■「ちかさんがいなかったら、私はここにいない」
ちかさんは「下地は、キャンバスにしようと思って。三つ葉を書いて、四つ葉を1個だけにしてみんなに探してもらう。見つけた人が幸せになるみたいな」と、はにかみながら答えます。お客さんを幸せにしたいという、優しい思いが込められていました。

てる子さんをはじめ、この日の店のスタッフたちのドレスコードは「黒」。卒業や誕生日などその日の主人公がいる場合は、他のスタッフは黒服に徹するというのが、バーなどでは鉄則だといいます。

「きょうまで、おつかれさまでした…」

店の後輩たちが、メイク中のちかさんにお礼の品を渡しに来ました。

ちかさんにプレゼントを渡す仲間のスタッフ

いまこの店に所属しているスタッフのほとんどは、ちかさんより年下です。ちかさんが6年前に店に入ったときは、同世代の仲間がほとんどでしたが、新しい人生に進むために2~3年ほどで卒業しています。

メイクの下地に使うベビークリームや、チョコレートなど、ちかさんが喜びそうなものがプレゼントされます。店長のてる子さんからは、色とりどりのタオルが贈られました。

「家族で使えるバスタオルとか、赤ちゃんのおくるみにも使えるやつ」

「わーすごいレインボー!!もうどうしよう、ずっとお世話になってばかりで…」

感激した様子のちかさんに対し、てる子さんは「ほんとよね!たくさん世話したよね、私たち。
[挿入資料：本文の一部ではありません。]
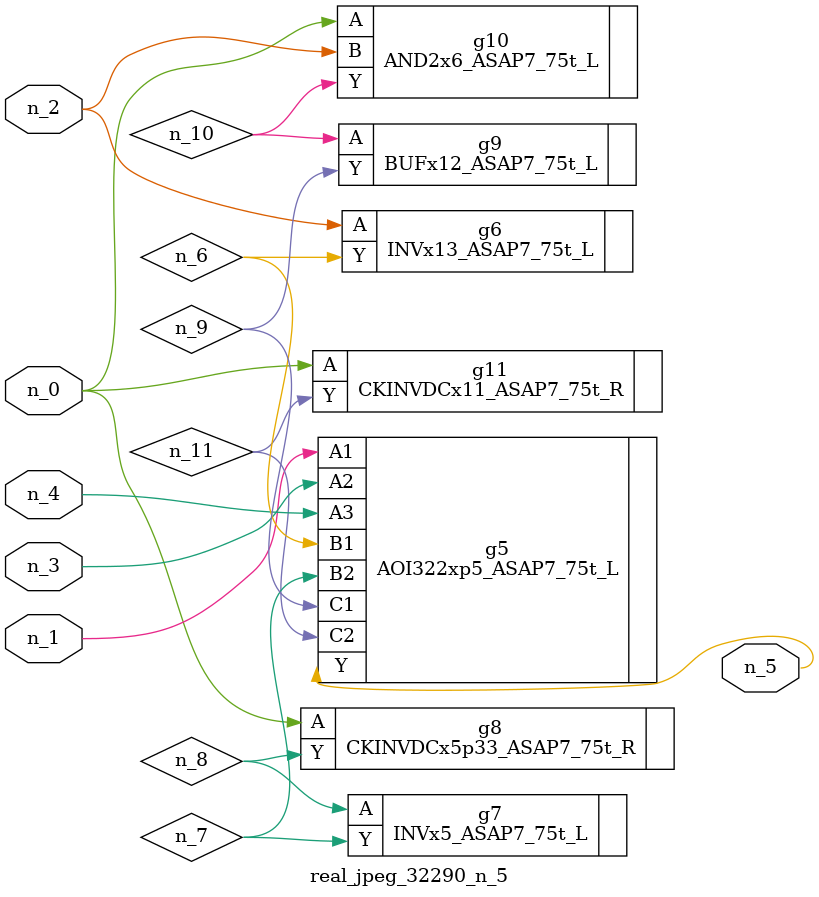
<source format=v>
module real_jpeg_32290_n_5 (n_4, n_0, n_1, n_2, n_3, n_5);

input n_4;
input n_0;
input n_1;
input n_2;
input n_3;

output n_5;

wire n_8;
wire n_11;
wire n_6;
wire n_7;
wire n_10;
wire n_9;

CKINVDCx5p33_ASAP7_75t_R g8 ( 
.A(n_0),
.Y(n_8)
);

AND2x6_ASAP7_75t_L g10 ( 
.A(n_0),
.B(n_2),
.Y(n_10)
);

CKINVDCx11_ASAP7_75t_R g11 ( 
.A(n_0),
.Y(n_11)
);

AOI322xp5_ASAP7_75t_L g5 ( 
.A1(n_1),
.A2(n_3),
.A3(n_4),
.B1(n_6),
.B2(n_7),
.C1(n_9),
.C2(n_11),
.Y(n_5)
);

INVx13_ASAP7_75t_L g6 ( 
.A(n_2),
.Y(n_6)
);

INVx5_ASAP7_75t_L g7 ( 
.A(n_8),
.Y(n_7)
);

BUFx12_ASAP7_75t_L g9 ( 
.A(n_10),
.Y(n_9)
);


endmodule
</source>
この人が酔いつぶれているときとかさ~!」と後輩たちを巻き込んで、笑顔を誘いました。

魔ァ子さん

店の後輩の1人、魔ァ子(まぁこ)さんです。初めて客として店に来たとき、店番をしていたのが、てる子さんとちかさんだったといいます。

「Xを交換して家に帰ったら、ちかさんから『きょうありがとう、よかったらまた来てね』とメッセージをもらった。次も行こうかなと思って、気が付いたら働いていた。ちかさんがいなかったら私はここにいない」

ちかさんは照れながらも、「魔ァ子は次のスタッフのリーダーだから」と私に紹介。魔ァ子さんは、「やだ~!そんなこと、絶対思っていないのに!」と飛び切りの笑顔で返します。
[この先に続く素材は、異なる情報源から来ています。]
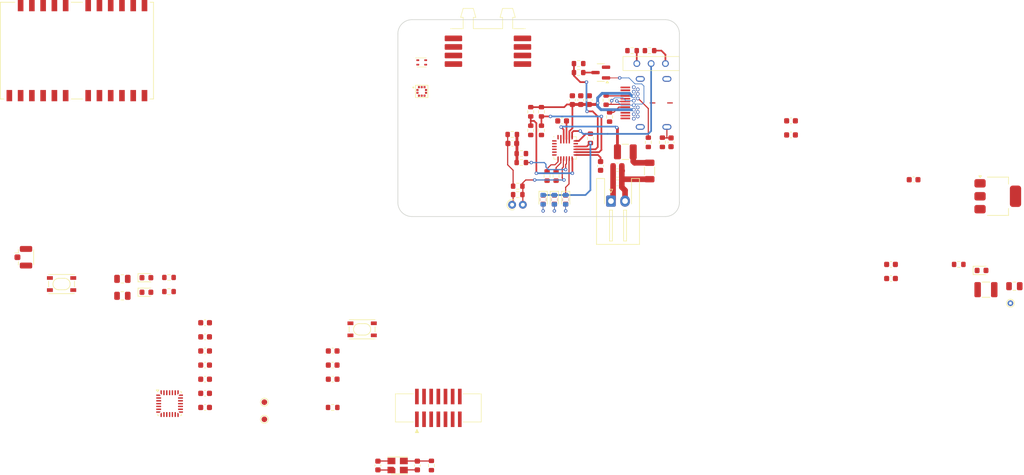
<source format=kicad_pcb>
(kicad_pcb
	(version 20241229)
	(generator "pcbnew")
	(generator_version "9.0")
	(general
		(thickness 1.6)
		(legacy_teardrops no)
	)
	(paper "A4")
	(layers
		(0 "F.Cu" signal)
		(2 "B.Cu" signal)
		(9 "F.Adhes" user "F.Adhesive")
		(11 "B.Adhes" user "B.Adhesive")
		(13 "F.Paste" user)
		(15 "B.Paste" user)
		(5 "F.SilkS" user "F.Silkscreen")
		(7 "B.SilkS" user "B.Silkscreen")
		(1 "F.Mask" user)
		(3 "B.Mask" user)
		(17 "Dwgs.User" user "User.Drawings")
		(19 "Cmts.User" user "User.Comments")
		(21 "Eco1.User" user "User.Eco1")
		(23 "Eco2.User" user "User.Eco2")
		(25 "Edge.Cuts" user)
		(27 "Margin" user)
		(31 "F.CrtYd" user "F.Courtyard")
		(29 "B.CrtYd" user "B.Courtyard")
		(35 "F.Fab" user)
		(33 "B.Fab" user)
		(39 "User.1" user)
		(41 "User.2" user)
		(43 "User.3" user)
		(45 "User.4" user)
	)
	(setup
		(pad_to_mask_clearance 0)
		(allow_soldermask_bridges_in_footprints no)
		(tenting front back)
		(grid_origin 100 100)
		(pcbplotparams
			(layerselection 0x00000000_00000000_55555555_5755f5ff)
			(plot_on_all_layers_selection 0x00000000_00000000_00000000_00000000)
			(disableapertmacros no)
			(usegerberextensions no)
			(usegerberattributes yes)
			(usegerberadvancedattributes yes)
			(creategerberjobfile yes)
			(dashed_line_dash_ratio 12.000000)
			(dashed_line_gap_ratio 3.000000)
			(svgprecision 4)
			(plotframeref no)
			(mode 1)
			(useauxorigin no)
			(hpglpennumber 1)
			(hpglpenspeed 20)
			(hpglpendiameter 15.000000)
			(pdf_front_fp_property_popups yes)
			(pdf_back_fp_property_popups yes)
			(pdf_metadata yes)
			(pdf_single_document no)
			(dxfpolygonmode yes)
			(dxfimperialunits yes)
			(dxfusepcbnewfont yes)
			(psnegative no)
			(psa4output no)
			(plot_black_and_white yes)
			(sketchpadsonfab no)
			(plotpadnumbers no)
			(hidednponfab no)
			(sketchdnponfab yes)
			(crossoutdnponfab yes)
			(subtractmaskfromsilk no)
			(outputformat 1)
			(mirror no)
			(drillshape 1)
			(scaleselection 1)
			(outputdirectory "")
		)
	)
	(net 0 "")
	(net 1 "GND")
	(net 2 "/connector/USB.VBUS")
	(net 3 "+5V")
	(net 4 "Net-(C5-Pad2)")
	(net 5 "Net-(U1-TMR)")
	(net 6 "/connector/BATT")
	(net 7 "+3V3")
	(net 8 "Net-(J1-SHIELD)")
	(net 9 "/MCU/RCC_OSC_IN")
	(net 10 "Net-(C24-Pad1)")
	(net 11 "/MCU/NRST")
	(net 12 "Net-(D1-K)")
	(net 13 "Net-(D1-A)")
	(net 14 "Net-(D2-K)")
	(net 15 "Net-(D2-A)")
	(net 16 "Net-(D3-A)")
	(net 17 "Net-(D3-K)")
	(net 18 "/connector/USB.D+")
	(net 19 "Net-(J1-CC1)")
	(net 20 "unconnected-(J1-SBU1-PadA8)")
	(net 21 "Net-(J1-CC2)")
	(net 22 "/connector/USB.D-")
	(net 23 "unconnected-(J1-SBU2-PadB8)")
	(net 24 "/MCU/SYS.SWCLK")
	(net 25 "/MCU/SYS.SWDIO")
	(net 26 "unconnected-(J2-Pin_2-Pad2)")
	(net 27 "unconnected-(J2-Pin_9-Pad9)")
	(net 28 "unconnected-(J2-Pin_10-Pad10)")
	(net 29 "unconnected-(J2-Pin_1-Pad1)")
	(net 30 "/MCU/USART1.RX")
	(net 31 "/MCU/USART1.TX")
	(net 32 "unconnected-(J2-Pin_11-Pad11)")
	(net 33 "unconnected-(J2-Pin_8-Pad8)")
	(net 34 "Net-(J4-In)")
	(net 35 "Net-(U1-SW)")
	(net 36 "Net-(U1-CSP)")
	(net 37 "Net-(Q1-D)")
	(net 38 "Net-(U1-PWIN)")
	(net 39 "Net-(U1-REG)")
	(net 40 "Net-(U1-ILIM)")
	(net 41 "/power/VCCpm")
	(net 42 "Net-(U1-EN)")
	(net 43 "Net-(U1-FB)")
	(net 44 "Net-(U1-OLIM)")
	(net 45 "Net-(U1-ISET)")
	(net 46 "/power/NTC")
	(net 47 "Net-(RLED1-A)")
	(net 48 "/MCU/RCC_OSC_OUT")
	(net 49 "Net-(SW1-A)")
	(net 50 "Net-(RLED2-A)")
	(net 51 "Net-(SW1-C)")
	(net 52 "Net-(YLED1-A)")
	(net 53 "Net-(U7-RX_INDICATE)")
	(net 54 "Net-(U7-TX_INDICATE)")
	(net 55 "/radio/RST")
	(net 56 "/connector/EN_power")
	(net 57 "Net-(U4-VOUT)")
	(net 58 "unconnected-(U1-VB-Pad17)")
	(net 59 "unconnected-(U3-INT-Pad7)")
	(net 60 "/MCU/I2C1.SDA")
	(net 61 "/MCU/I2C1.SCL")
	(net 62 "unconnected-(U4-NC-Pad6)")
	(net 63 "unconnected-(U6-PB3-Pad24)")
	(net 64 "unconnected-(U6-PA15-Pad23)")
	(net 65 "unconnected-(U6-PB0-Pad14)")
	(net 66 "unconnected-(U6-PB5-Pad26)")
	(net 67 "unconnected-(U6-PB1-Pad15)")
	(net 68 "/MCU/USART2.RX")
	(net 69 "unconnected-(U6-PB8-Pad1)")
	(net 70 "/MCU/USART2.RTS")
	(net 71 "/MCU/USART2.CTS")
	(net 72 "unconnected-(U6-PA6-Pad12)")
	(net 73 "unconnected-(U6-PB4-Pad25)")
	(net 74 "unconnected-(U6-PA5-Pad11)")
	(net 75 "/MCU/USART2.TX")
	(net 76 "/MCU/~{DATA_IND}")
	(net 77 "unconnected-(U6-PA7-Pad13)")
	(net 78 "unconnected-(U7-RESERVED-Pad22)")
	(net 79 "unconnected-(U7-RESERVED-Pad10)")
	(net 80 "unconnected-(U7-RESERVED-Pad12)")
	(net 81 "unconnected-(U7-RESERVED-Pad18)")
	(net 82 "unconnected-(U7-RESERVED-Pad13)")
	(net 83 "unconnected-(U7-RESERVED-Pad16)")
	(net 84 "unconnected-(U7-TEST-Pad17)")
	(net 85 "unconnected-(U7-RESERVED-Pad9)")
	(footprint "Resistor_SMD:R_0603_1608Metric" (layer "F.Cu") (at 132.1 72.8 180))
	(footprint "Resistor_SMD:R_0603_1608Metric" (layer "F.Cu") (at 123.6 81.375 90))
	(footprint "Capacitor_SMD:C_0603_1608Metric" (layer "F.Cu") (at 103.46 144.261 -90))
	(footprint "Capacitor_SMD:C_0603_1608Metric" (layer "F.Cu") (at 65.765 123.9))
	(footprint "Capacitor_SMD:C_0603_1608Metric" (layer "F.Cu") (at 88.425 128.92))
	(footprint "MountingHole:MountingHole_2.2mm_M2" (layer "F.Cu") (at 147.5 67.5))
	(footprint "Resistor_SMD:R_0603_1608Metric" (layer "F.Cu") (at 134.2 86.1 -90))
	(footprint "Capacitor_SMD:C_0603_1608Metric" (layer "F.Cu") (at 65.765 133.94))
	(footprint "Capacitor_SMD:C_0603_1608Metric" (layer "F.Cu") (at 65.765 128.92))
	(footprint "Capacitor_SMD:C_0805_2012Metric" (layer "F.Cu") (at 51.075 111.08))
	(footprint "Resistor_SMD:R_0603_1608Metric" (layer "F.Cu") (at 120.325 85.4))
	(footprint "Capacitor_SMD:C_0603_1608Metric" (layer "F.Cu") (at 132.4825 79.3 90))
	(footprint "TTR:USB_C_Receptacle_WE_632723300011_hand" (layer "F.Cu") (at 151.23 79.8 90))
	(footprint "MountingHole:MountingHole_2.2mm_M2" (layer "F.Cu") (at 102.5 67.5))
	(footprint "TTR:2511020213301" (layer "F.Cu") (at 104.24 77.75))
	(footprint "TTR:WE-CFPX-180" (layer "F.Cu") (at 99.96 144.261))
	(footprint "Connector_JST:JST_XH_S2B-XH-A-1_1x02_P2.50mm_Horizontal" (layer "F.Cu") (at 137.85 97.25))
	(footprint "Capacitor_SMD:C_0603_1608Metric" (layer "F.Cu") (at 139 94 180))
	(footprint "LED_SMD:LED_0603_1608Metric" (layer "F.Cu") (at 55.345 110.87))
	(footprint "Resistor_THT:R_Axial_DIN0204_L3.6mm_D1.6mm_P1.90mm_Vertical" (layer "F.Cu") (at 120.295 97.9))
	(footprint "Capacitor_SMD:C_0805_2012Metric" (layer "F.Cu") (at 51.075 114.09))
	(footprint "Capacitor_SMD:C_0603_1608Metric" (layer "F.Cu") (at 136 91 -90))
	(footprint "TTR:434123025826" (layer "F.Cu") (at 40.275 112))
	(footprint "Resistor_SMD:R_0603_1608Metric" (layer "F.Cu") (at 121.925 90.4))
	(footprint "Resistor_SMD:R_0603_1608Metric" (layer "F.Cu") (at 144.7 70.5 180))
	(footprint "TestPoint:TestPoint_Pad_D1.0mm" (layer "F.Cu") (at 76.295 133))
	(footprint "LED_SMD:LED_0603_1608Metric" (layer "F.Cu") (at 129.8 97 -90))
	(footprint "Capacitor_SMD:C_0805_2012Metric" (layer "F.Cu") (at 209.495 112.379))
	(footprint "Capacitor_SMD:C_0603_1608Metric" (layer "F.Cu") (at 169.825 85.49))
	(footprint "Capacitor_SMD:C_0603_1608Metric" (layer "F.Cu") (at 65.765 131.43))
	(footprint "Capacitor_SMD:C_0603_1608Metric" (layer "F.Cu") (at 191.595 93.449))
	(footprint "TTR:switch_450301014042" (layer "F.Cu") (at 144.9825 72.8))
	(footprint "Resistor_SMD:R_0603_1608Metric" (layer "F.Cu") (at 199.615 108.509))
	(footprint "Package_TO_SOT_SMD:SOT-23" (layer "F.Cu") (at 136.0375 74.4 180))
	(footprint "Resistor_SMD:R_0603_1608Metric" (layer "F.Cu") (at 123.6 84.675 90))
	(footprint "Capacitor_SMD:C_0603_1608Metric" (layer "F.Cu") (at 148.5125 86.8 -90))
	(footprint "Resistor_SMD:R_0603_1608Metric" (layer "F.Cu") (at 59.355 113.34))
	(footprint "Resistor_SMD:R_0603_1608Metric" (layer "F.Cu") (at 105.96 144.261 -90))
	(footprint "Capacitor_SMD:C_0603_1608Metric" (layer "F.Cu") (at 65.765 121.39))
	(footprint "Capacitor_SMD:C_0603_1608Metric" (layer "F.Cu") (at 88.425 126.41))
	(footprint "Capacitor_SMD:C_0603_1608Metric" (layer "F.Cu") (at 139 92.49 180))
	(footprint "TestPoint:TestPoint_Pad_D1.0mm" (layer "F.Cu") (at 76.295 136.05))
	(footprint "LED_SMD:LED_0603_1608Metric" (layer "F.Cu") (at 203.665 109.579))
	(footprint "Capacitor_SMD:C_1210_3225Metric" (layer "F.Cu") (at 204.445 112.999))
	(footprint "TTR:2607011111000"
		(layer "F.Cu")
		(uuid "899d426b-5fc9-43f0-a4bc-9e0e10cc2021")
		(at 43 70)
		(descr "WIRL-PRO1 Radio module 169MHz")
		(property "Reference" "U7"
			(at 0 -2 0)
			(unlocked yes)
			(layer "F.SilkS")
			(hide yes)
			(uuid "6fc04cb4-fef9-4ff9-a1f4-98bdb602123e")
			(effects
				(font
					(size 1 1)
					(thickness 0.1)
				)
			)
		)
		(property "Value" "2607011111000"
			(at 0 0 0)
			(unlocked yes)
			(layer "F.Fab")
			(hide yes)
			(uuid "d53e1ab7-8d7e-4f4b-9351-04708c06e59b")
			(effects
				(font
					(size 1 1)
					(thickness 0.15)
				)
			)
		)
		(property "Datasheet" ""
			(at 0 0 0)
			(unlocked yes)
			(layer "F.Fab")
			(hide yes)
			(uuid "932337b5-e4ad-4961-b2f7-9d8b1ebedc36")
			(effects
				(font
					(size 1 1)
					(thickness 0.15)
				)
			)
		)
		(property "Description" "WIRL-PRO1 Radio module 169MHz (Titania)"
			(at 0 0 0)
			(unlocked yes)
			(layer "F.Fab")
			(hide yes)
			(uuid "6679b65b-5bb2-42ec-9274-ed2f16da7f82")
			(effects
				(font
					(size 1 1)
					(thickness 0.15)
				)
			)
		)
		(property "MOUSER" ""
			(at 0 0 0)
			(unlocked yes)
			(layer "F.Fab")
			(hide yes)
			(uuid "38d137db-dc3a-479b-accd-991ebacb15ff")
			(effects
				(font
					(size 1 1)
					(thickness 0.15)
				)
			)
		)
		(property "WE" "2607011111000"
			(at 0 0 0)
			(unlocked yes)
			(layer "F.Fab")
			(hide yes)
			(uuid "88aefae7-d428-4d1b-9bb0-2e4c7134497b")
			(effects
				(font
					(size 1 1)
					(thickness 0.15)
				)
			)
		)
		(path "/bc5e8fae-35c8-4595-bef2-c7c6a3d6b7bb/8c123f7e-3b19-4918-b5d3-2ffbab074c6f")
		(sheetname "/radio/")
		(sheetfile "radio.kicad_sch")
		(attr smd)
		(fp_line
			(start -13.6 -8.1)
			(end -13.6 9.1)
			(stroke
				(width 0.12)
				(type default)
			)
			(layer "F.SilkS")
			(uuid "e7eca58d-3d90-49ad-aa07-ce86f4c43e35")
		)
		(fp_line
			(start -13.6 -8.1)
			(end -11 -8.1)
			(stroke
				(width 0.12)
				(type default)
			)
			(layer "F.SilkS")
			(uuid "ad537803-84db-4c8c-a7ce-9bf659af2772")
		)
		(fp_line
			(start -13.6 9.1)
			(end -13 9.1)
			(stroke
				(width 0.12)
				(type default)
			)
			(layer "F.SilkS")
			(uuid "b0cc9ddc-8c9a-4c91-9ce1-380eb9c6ffae")
		)
		(fp_line
			(start -1 -8.1)
			(end 1 -8.1)
			(stroke
				(width 0.12)
				(type default)
			)
			(layer "F.SilkS")
			(uuid "c52cd41e-624d-46d2-9c31-5f7ec67d31a8")
		)
		(fp_line
			(start -1 9.1)
			(end 1 9.1)
			(stroke
				(width 0.12)
				(type default)
			)
		
... [268350 chars truncated]
</source>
ちかさんの独創的な格好は、東京で活躍するドラッグクイーンたちもちかさんに会いに来店するほど、注目されています。アニメのキャラクターや、ときには日用品や野菜などにも変身します。

左は「ぶどうの妖精」右のページの写真はある映画に登場する「札」

店のカウンターには、これまでのちかさんの「女装」写真をまとめた「顔面美術館」というタイトルの冊子も置かれています。常連のお客さんがつくってくれたものです。

後輩のみゆさん

後輩のみゆさんは、スタッフとして働く前からXでちかさんに注目していたといいます。「すごいメイクをする人だなと…。初めて出勤で一緒になったとき、予想外にちかさんがおとなしい方だったので、ギャップに驚いて」

「次は、みゆさんがこういうメイクをしてみるのはどうか」と私が聞くと、「ちかさんはもうレジェンドの枠なので、あのメイクの枠はもう永久欠番です!」と、笑いながら首を横に振りました。